As an example we will consider a process with \(\lambda_z(\boldsymbol\theta) = \gamma z\) and \(\mu_z(\boldsymbol\theta) = \nu z^2\).
If not already done, first install BirDePy (as described here). Then import BirDePy:
import birdepy as bd
Now specify custom birth and death rates:
def custom_b_rate(z, p): return p[0] * z
def custom_d_rate(z, p): return p[1] * z**2
Suppose that \(\gamma = 5\), \(\nu = 0.5\) and \(Z(0)=10\). To simulate a trajectory:
obs_times = [t for t in range(25)]
pop_sizes = bd.simulate.discrete([5, 0.5], model='custom', z0=10, times=obs_times,
b_rate=custom_b_rate, d_rate=custom_d_rate, seed=2021)

● Provided data:
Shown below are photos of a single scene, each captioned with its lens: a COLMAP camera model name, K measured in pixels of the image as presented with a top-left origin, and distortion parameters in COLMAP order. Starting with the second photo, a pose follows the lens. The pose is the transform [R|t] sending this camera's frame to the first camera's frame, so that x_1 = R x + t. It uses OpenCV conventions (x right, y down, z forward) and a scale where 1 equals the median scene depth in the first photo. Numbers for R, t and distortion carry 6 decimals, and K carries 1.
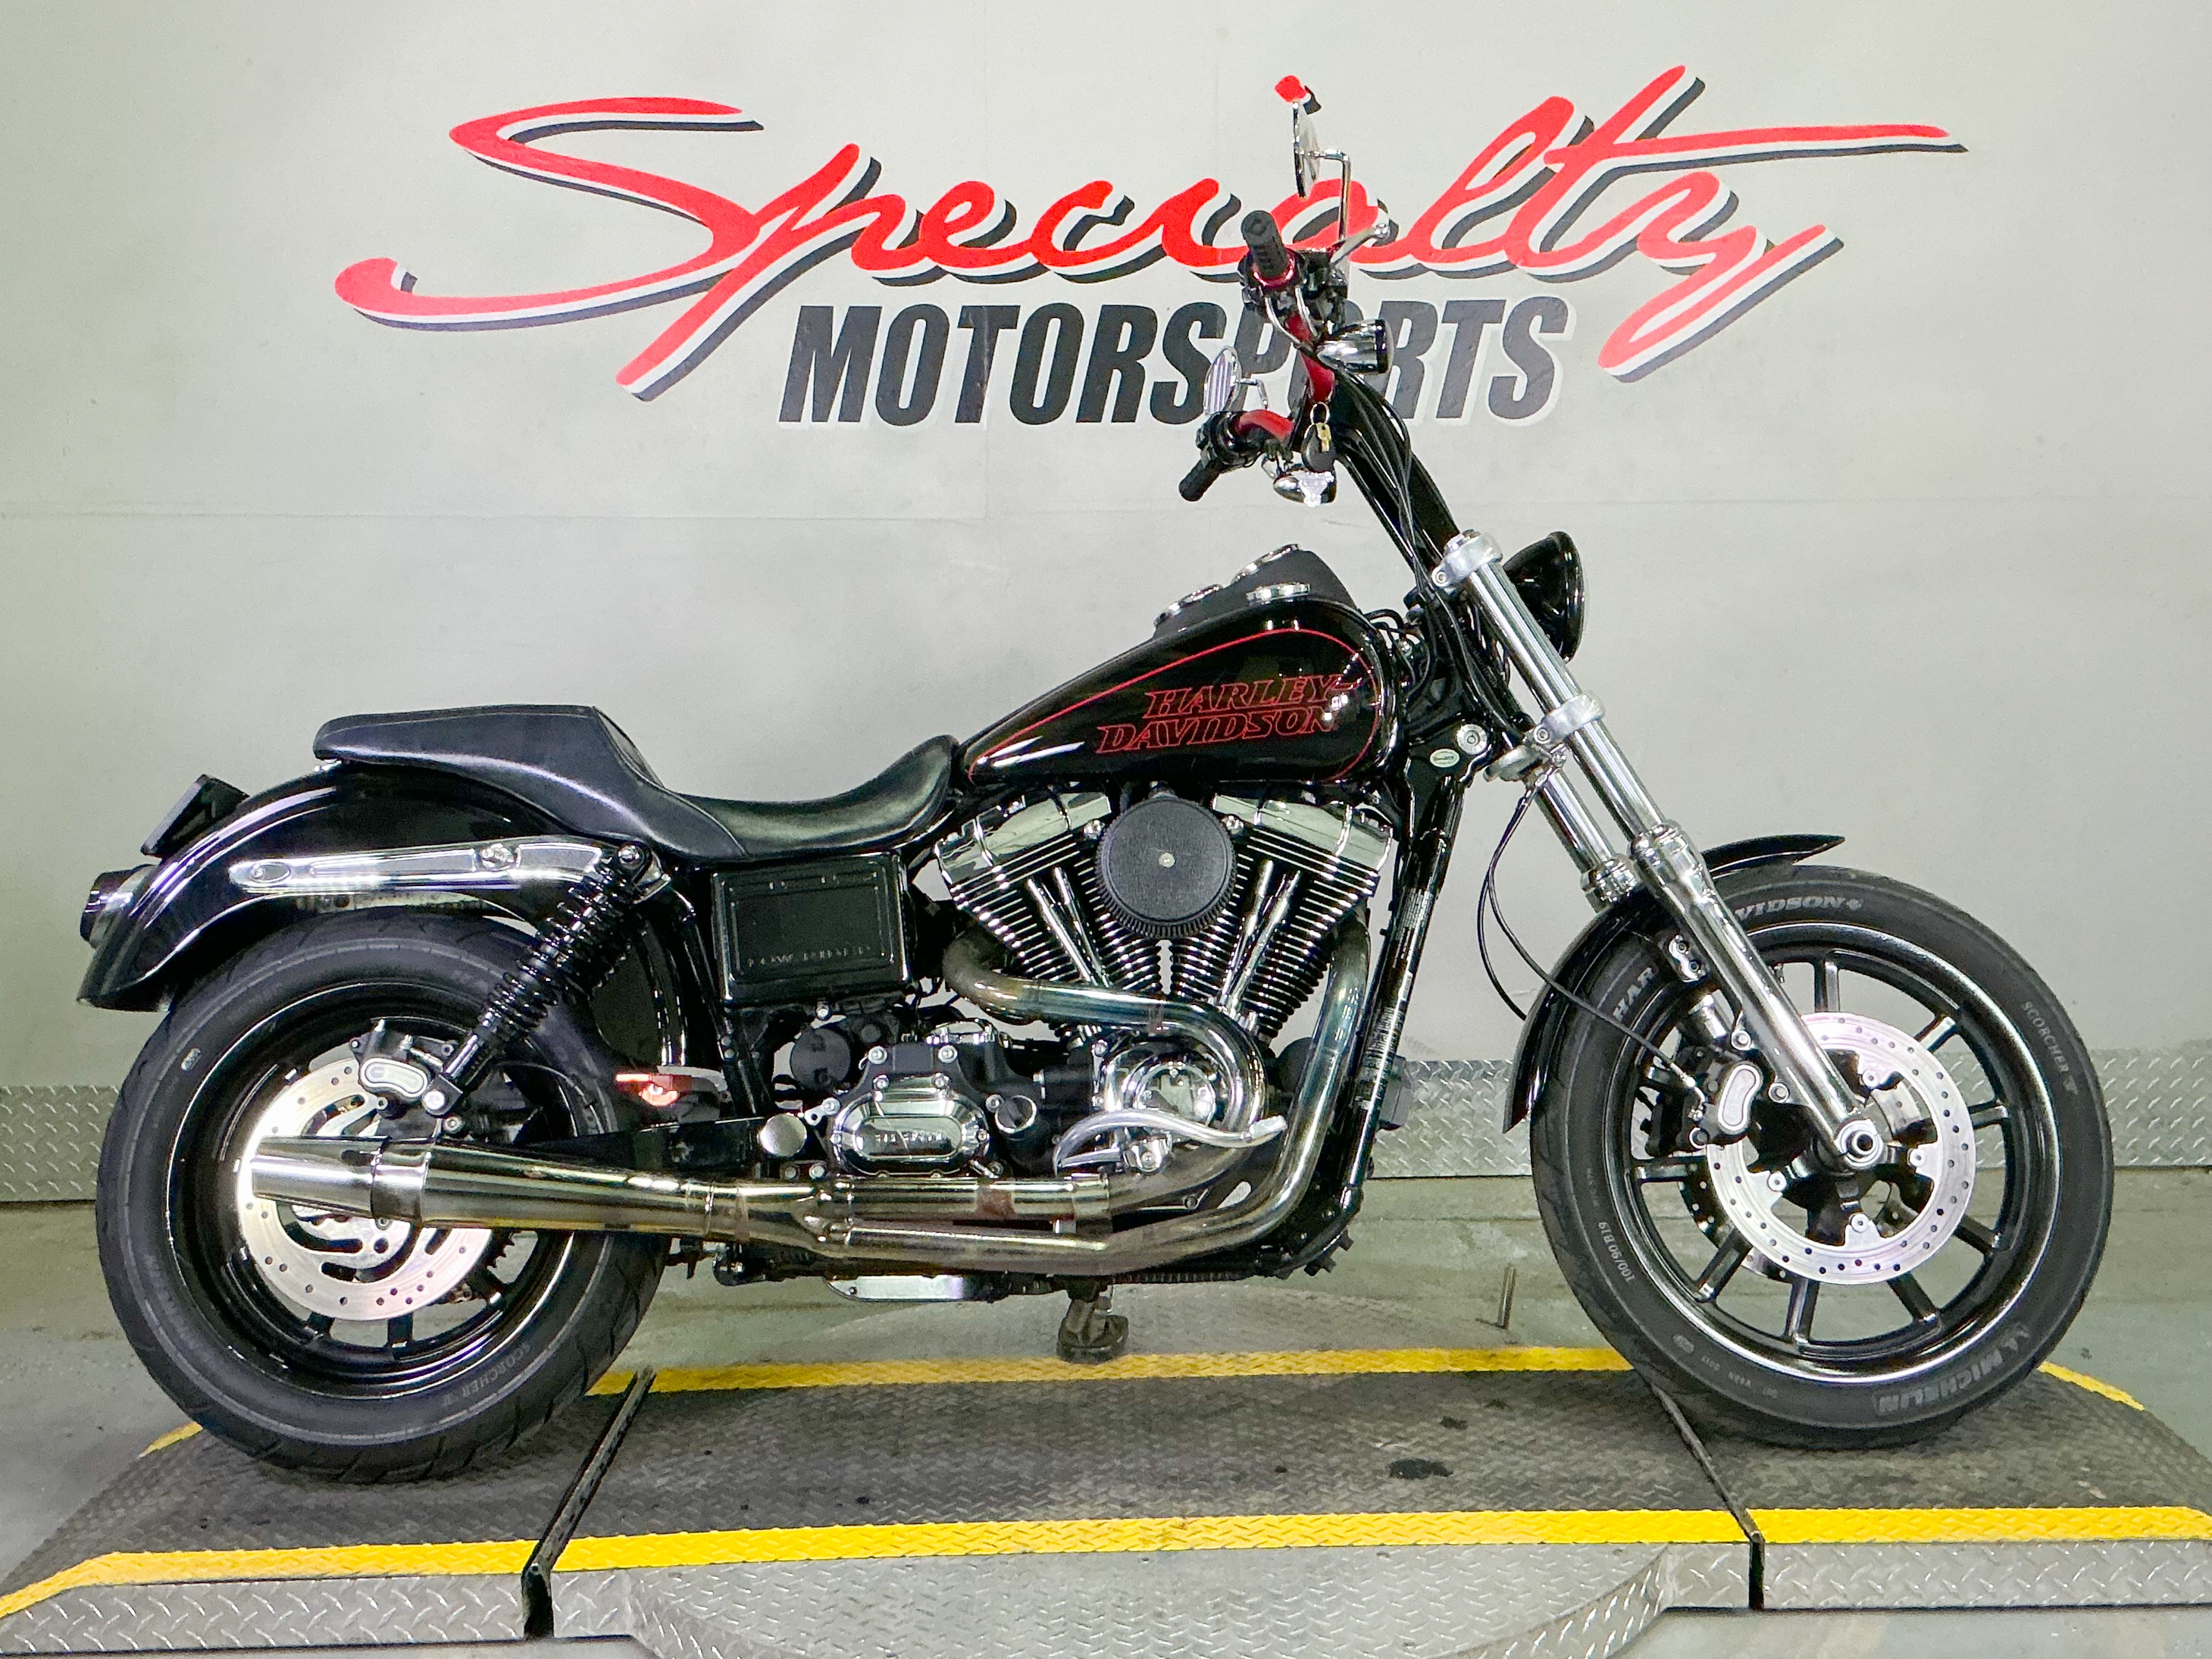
lens RADIAL K [[2460.7, 0, 1106.0], [0, 2460.7, 829.5], [0, 0, 1]] dist [0.185515, -0.468489]
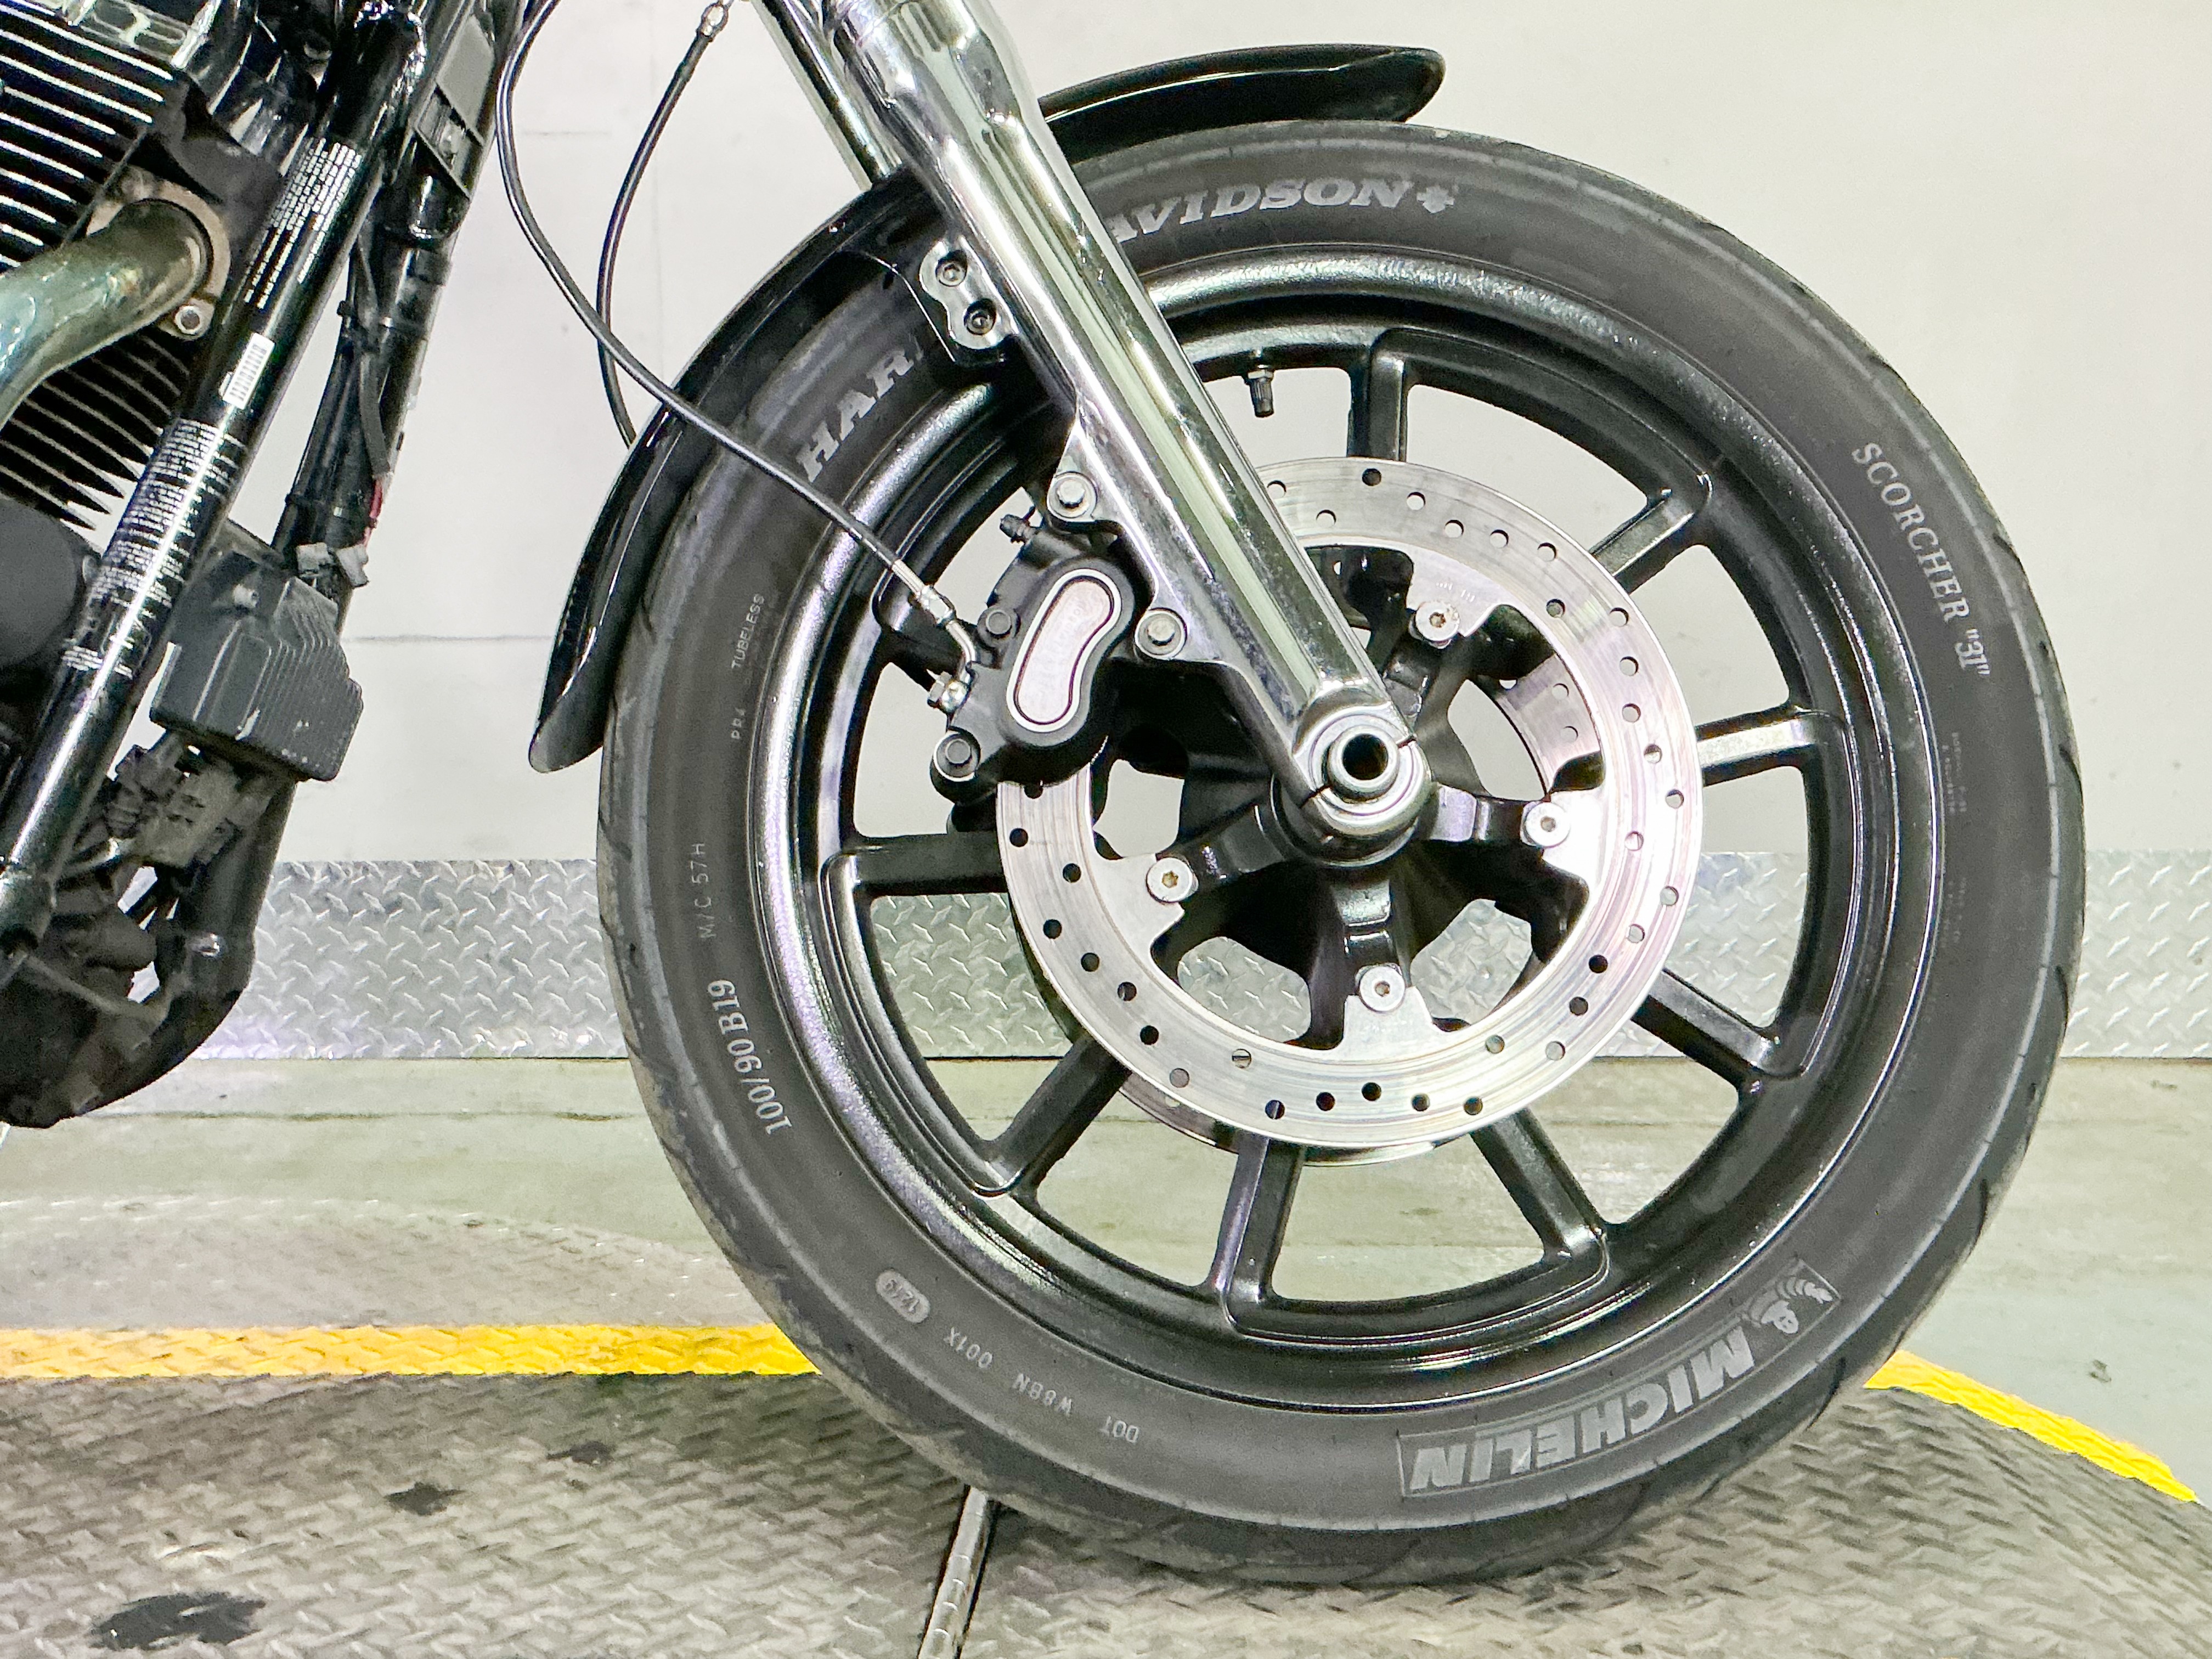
lens RADIAL K [[2622.6, 0, 1106.0], [0, 2622.6, 829.5], [0, 0, 1]] dist [-0.005690, -0.034966]
pose [[0.996646, 0.013203, -0.080762, 0.290986], [-0.013668, 0.999893, -0.005202, 0.135736], [0.080685, 0.006288, 0.996720, 0.600694]]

● Complete the following:
[1] Copy the BirDePy text between "As an example" and "b_rate=custom_b_rate, d_rate=custom_d_rate, seed=2021)", inclusive, with no changes.
[2] Pick up the BirDePy text on custom birth and death rates right after its last line and keep it going.
The lines have nothing to do with the BirDePy text.

● Exercise results:
[1]
As an example we will consider a process with \(\lambda_z(\boldsymbol\theta) = \gamma z\) and \(\mu_z(\boldsymbol\theta) = \nu z^2\).
If not already done, first install BirDePy (as described here). Then import BirDePy:
import birdepy as bd
Now specify custom birth and death rates:
def custom_b_rate(z, p): return p[0] * z
def custom_d_rate(z, p): return p[1] * z**2
Suppose that \(\gamma = 5\), \(\nu = 0.5\) and \(Z(0)=10\). To simulate a trajectory:
obs_times = [t for t in range(25)]
pop_sizes = bd.simulate.discrete([5, 0.5], model='custom', z0=10, times=obs_times,
b_rate=custom_b_rate, d_rate=custom_d_rate, seed=2021)

[2]
The trajectory can be plotted using Matplotlib:
import matplotlib.pyplot as plt
plt.step(obs_times, pop_sizes, 'r', where='post', color='tab:purple')
plt.ylabel('Z(t)')
plt.xlabel('t')
plt.show()
For example:
The parameters can then be estimated from the simulated sample path:
p_bounds = [[0,10], [0,10]]
est = bd.estimate(obs_times, pop_sizes, [1, 1], p_bounds, model='custom',
b_rate=custom_b_rate, d_rate=custom_d_rate)
print(est.p)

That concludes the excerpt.